Politicians chase fame, power and popularity and so, in a difficulty to make right national security choices alone by themselves. Then they look for experts. Unfortunately, it is basically armchair national security experts who surrounds politicians in power smartly but, with no iota of practical knowledge or experience on conflict, war and strategy. What they have learned from books does not work as it is on real ground. The strategies they got to know from books are not strategies if repeats. Therefore, they are cherry picking; only go with the popular argument or the view that they desire or their superior wishes to have in them. Their research publications are full of red herring, distracting from real national security issues in the country. No alternative thinking but just book reading outcomes. They never predict anything contradictory to their superiors and so, they are only good at “national security autopsies”. Further, if carefully considered it is notable that those armchair national security experts are basically satisfying big power interests over state national security interests knowingly or unknowingly.
Then, who can be the devil’s advocates in Sri Lanka’s national security context? It can be by veterans. Veterans are professionally and academically qualified soldiers or officers who have served in real battlefields, realized the multifaceted nature of war, peace and conflict, and were honorably discharged under certain circumstances. Most of Sri Lanka armed forces veterans in the war have been moved to private sector employments but, they can still play important roles in Sri Lanka’s national security with their experiences and knowledge as analysts, military academics, advisors and experts. Veterans’ military experiences and knowledge on conflicts can be incorporated effectively into national security teaching, thinking and policy making in the country.
There are ample of veterans who are qualified both in academics and real conflict experiences. Veterans being devil’s advocates can improve strategic national security decision-making if certain conditions are met. Such conditions include avoid becoming an overly negative “carping critic,” meaning delivering deliberately unreasonable criticism, have a deep and sincere commitment to questioning the basic assumptions of the majority and cater the devil’s advocate role to meet the national security needs of the state. Had someone a kind of a devil’s advocate with real knowledge on national security and strategy purposefully doubted the two presidents’ and their armchair national security experts’ opinion, both the devastating Easter attacks and the Galle face fiasco could have been easily managed without endangering the country and the people.

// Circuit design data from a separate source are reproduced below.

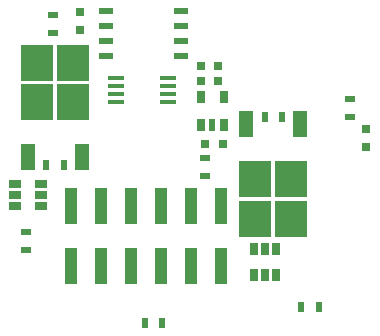
<source format=gbp>
G04 #@! TF.GenerationSoftware,KiCad,Pcbnew,(5.0.0)*
G04 #@! TF.CreationDate,2019-02-03T16:55:31-08:00*
G04 #@! TF.ProjectId,mlab100_Conn_PCB_1.5,6D6C61623130305F436F6E6E5F504342,rev?*
G04 #@! TF.SameCoordinates,Original*
G04 #@! TF.FileFunction,Paste,Bot*
G04 #@! TF.FilePolarity,Positive*
%FSLAX46Y46*%
G04 Gerber Fmt 4.6, Leading zero omitted, Abs format (unit mm)*
G04 Created by KiCad (PCBNEW (5.0.0)) date 02/03/19 16:55:31*
%MOMM*%
%LPD*%
G01*
G04 APERTURE LIST*
%ADD10R,0.750000X0.800000*%
%ADD11R,1.400000X0.450000*%
%ADD12R,0.800000X1.000000*%
%ADD13R,0.600000X1.000000*%
%ADD14R,1.143000X0.508000*%
%ADD15R,1.000000X3.150000*%
%ADD16R,1.200000X2.200000*%
%ADD17R,2.750000X3.050000*%
%ADD18R,0.650000X1.060000*%
%ADD19R,1.060000X0.650000*%
%ADD20R,0.900000X0.500000*%
%ADD21R,0.500000X0.900000*%
%ADD22R,0.800000X0.750000*%
G04 APERTURE END LIST*
D10*
G04 #@! TO.C,C9*
X38720000Y-18910000D03*
X38720000Y-17410000D03*
G04 #@! TD*
D11*
G04 #@! TO.C,IC4*
X17560000Y-15085000D03*
X17560000Y-14435000D03*
X17560000Y-13785000D03*
X17560000Y-13135000D03*
X21960000Y-13135000D03*
X21960000Y-13785000D03*
X21960000Y-14435000D03*
X21960000Y-15085000D03*
G04 #@! TD*
D12*
G04 #@! TO.C,IC3*
X26638000Y-17104000D03*
D13*
X25688000Y-17104000D03*
D12*
X24738000Y-17104000D03*
X24738000Y-14704000D03*
X26638000Y-14704000D03*
G04 #@! TD*
D14*
G04 #@! TO.C,U3*
X23021000Y-7395000D03*
X23021000Y-8665000D03*
X23021000Y-9935000D03*
X23021000Y-11205000D03*
X16671000Y-11205000D03*
X16671000Y-9935000D03*
X16671000Y-8665000D03*
X16671000Y-7395000D03*
G04 #@! TD*
D15*
G04 #@! TO.C,J3*
X26450000Y-29005000D03*
X26450000Y-23955000D03*
X23910000Y-29005000D03*
X23910000Y-23955000D03*
X21370000Y-29005000D03*
X21370000Y-23955000D03*
X18830000Y-29005000D03*
X18830000Y-23955000D03*
X16290000Y-29005000D03*
X16290000Y-23955000D03*
X13750000Y-29005000D03*
X13750000Y-23955000D03*
G04 #@! TD*
D16*
G04 #@! TO.C,Q1*
X28570000Y-17030000D03*
X33130000Y-17030000D03*
D17*
X32375000Y-25005000D03*
X29325000Y-21655000D03*
X29325000Y-25005000D03*
X32375000Y-21655000D03*
G04 #@! TD*
G04 #@! TO.C,Q3*
X10825000Y-15155000D03*
X13875000Y-11805000D03*
X13875000Y-15155000D03*
X10825000Y-11805000D03*
D16*
X10070000Y-19780000D03*
X14630000Y-19780000D03*
G04 #@! TD*
D18*
G04 #@! TO.C,IC1*
X31110000Y-29790000D03*
X30160000Y-29790000D03*
X29210000Y-29790000D03*
X29210000Y-27590000D03*
X31110000Y-27590000D03*
X30160000Y-27590000D03*
G04 #@! TD*
D19*
G04 #@! TO.C,IC2*
X11200000Y-22980000D03*
X11200000Y-23930000D03*
X11200000Y-22030000D03*
X9000000Y-22030000D03*
X9000000Y-22980000D03*
X9000000Y-23930000D03*
G04 #@! TD*
D20*
G04 #@! TO.C,R10*
X37370000Y-14910000D03*
X37370000Y-16410000D03*
G04 #@! TD*
G04 #@! TO.C,R11*
X12226000Y-7788000D03*
X12226000Y-9288000D03*
G04 #@! TD*
D21*
G04 #@! TO.C,R12*
X34700000Y-32450000D03*
X33200000Y-32450000D03*
G04 #@! TD*
D20*
G04 #@! TO.C,R13*
X9940000Y-26130000D03*
X9940000Y-27630000D03*
G04 #@! TD*
D21*
G04 #@! TO.C,R14*
X21440000Y-33810000D03*
X19940000Y-33810000D03*
G04 #@! TD*
G04 #@! TO.C,R15*
X30100000Y-16380000D03*
X31600000Y-16380000D03*
G04 #@! TD*
G04 #@! TO.C,R16*
X13100000Y-20430000D03*
X11600000Y-20430000D03*
G04 #@! TD*
D10*
G04 #@! TO.C,C10*
X14512000Y-9022000D03*
X14512000Y-7522000D03*
G04 #@! TD*
D22*
G04 #@! TO.C,C1*
X26600000Y-18670000D03*
X25100000Y-18670000D03*
G04 #@! TD*
G04 #@! TO.C,C2*
X26184000Y-13364000D03*
X24684000Y-13364000D03*
G04 #@! TD*
G04 #@! TO.C,C5*
X24684000Y-12094000D03*
X26184000Y-12094000D03*
G04 #@! TD*
D20*
G04 #@! TO.C,JP1*
X25080000Y-19910000D03*
X25080000Y-21410000D03*
G04 #@! TD*
M02*

</source>
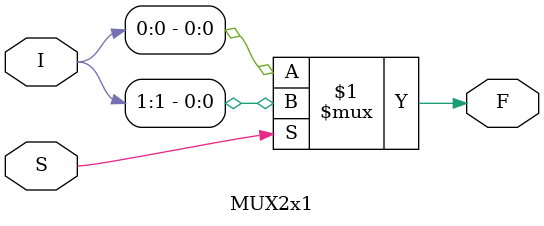
<source format=v>
module MUX2x1(I,S,F);
input [1:0]I; input S; output F;
assign F = S?I[1]:I[0];
endmodule

</source>
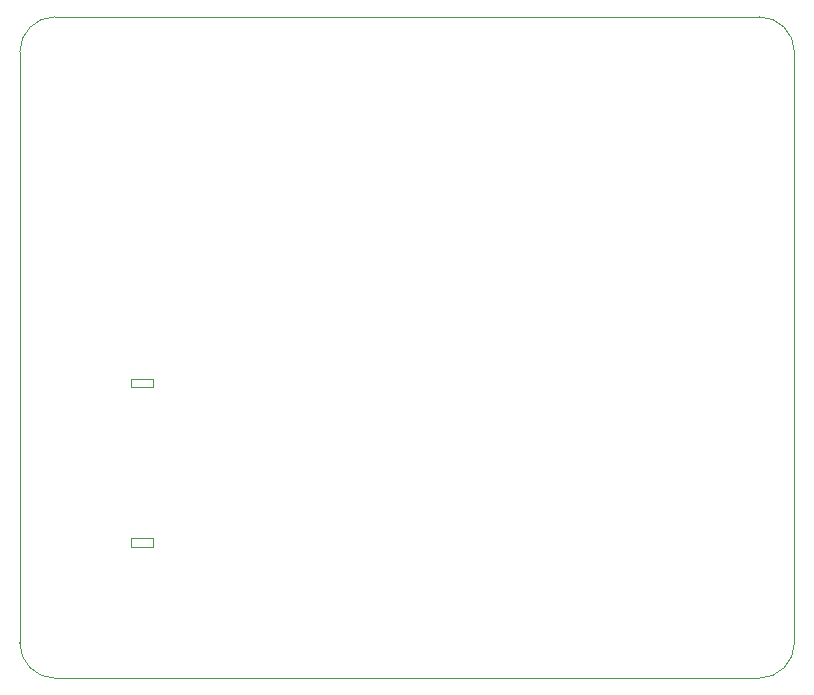
<source format=gm1>
G04 #@! TF.GenerationSoftware,KiCad,Pcbnew,(5.1.10)-1*
G04 #@! TF.CreationDate,2021-06-06T14:26:22+02:00*
G04 #@! TF.ProjectId,ww2020,77773230-3230-42e6-9b69-6361645f7063,rev?*
G04 #@! TF.SameCoordinates,Original*
G04 #@! TF.FileFunction,Profile,NP*
%FSLAX46Y46*%
G04 Gerber Fmt 4.6, Leading zero omitted, Abs format (unit mm)*
G04 Created by KiCad (PCBNEW (5.1.10)-1) date 2021-06-06 14:26:22*
%MOMM*%
%LPD*%
G01*
G04 APERTURE LIST*
G04 #@! TA.AperFunction,Profile*
%ADD10C,0.050000*%
G04 #@! TD*
G04 APERTURE END LIST*
D10*
X162600000Y-44000000D02*
X103000000Y-44000000D01*
X162600000Y-100000000D02*
X103000000Y-100000000D01*
X162600000Y-100000000D02*
G75*
G03*
X165600000Y-97000000I0J3000000D01*
G01*
X165600000Y-47000000D02*
G75*
G03*
X162600000Y-44000000I-3000000J0D01*
G01*
X165600000Y-97000000D02*
X165600000Y-47000000D01*
X100000000Y-47000000D02*
X100000000Y-97000000D01*
X100000000Y-97000000D02*
G75*
G03*
X103000000Y-100000000I3000000J0D01*
G01*
X103000000Y-44000000D02*
G75*
G03*
X100000000Y-47000000I0J-3000000D01*
G01*
X109450000Y-88864001D02*
X109450000Y-88164001D01*
X109450000Y-88164001D02*
X111250000Y-88164001D01*
X111250000Y-88164001D02*
X111250000Y-88864001D01*
X111250000Y-88864001D02*
X109450000Y-88864001D01*
X109450000Y-75364001D02*
X109450000Y-74664001D01*
X109450000Y-74664001D02*
X111250000Y-74664001D01*
X111250000Y-74664001D02*
X111250000Y-75364001D01*
X111250000Y-75364001D02*
X109450000Y-75364001D01*
M02*

</source>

Unfortunately, the devil’s advocates usually find it hard to survive among armchair national security experts owing to the harsh reality that politicians are more comfortable with the latter than the former. Whatever the national security decision that ruling politicians take seems to have been no matter to them as none is answerable to national security blunders at the end, in this fragile state.

Mr. Sagala Ratnayake is now the Senior National Security Advisor (NSA) in the country. Having such a new appointment in the government is timely and important, but the appointee is not from any national security background. National security and strategy are said to have been basically in military and foreign service domain. Contrary, serving military officers’ capacity to assist and contribute to national security academics, teaching and policy making as devil’s advocates is limited for obvious reasons of military discipline and expressed loyalty to whatever the government in power particularly indifferent to their thinking. In such a setting, the NSA must have a few credible retired veterans as devil’s advocates’ in his office to better advise the president and the government to satisfy the best national security interests of the nation. National security is too dangerous to be left alone only in the hands of armchair national security experts.

By Major (retd) Hemantha Dayaratne USP
Director, DayaLanka Strategic Solutions

(The writer, formerly an infantry officer in the Sri Lanka Army, Fellow Institute for Defence Studies and Analysis, New Delhi and founding Research Officer and Lecturer, Department of Strategic Studies, KDU and international media officer to President’s media division.)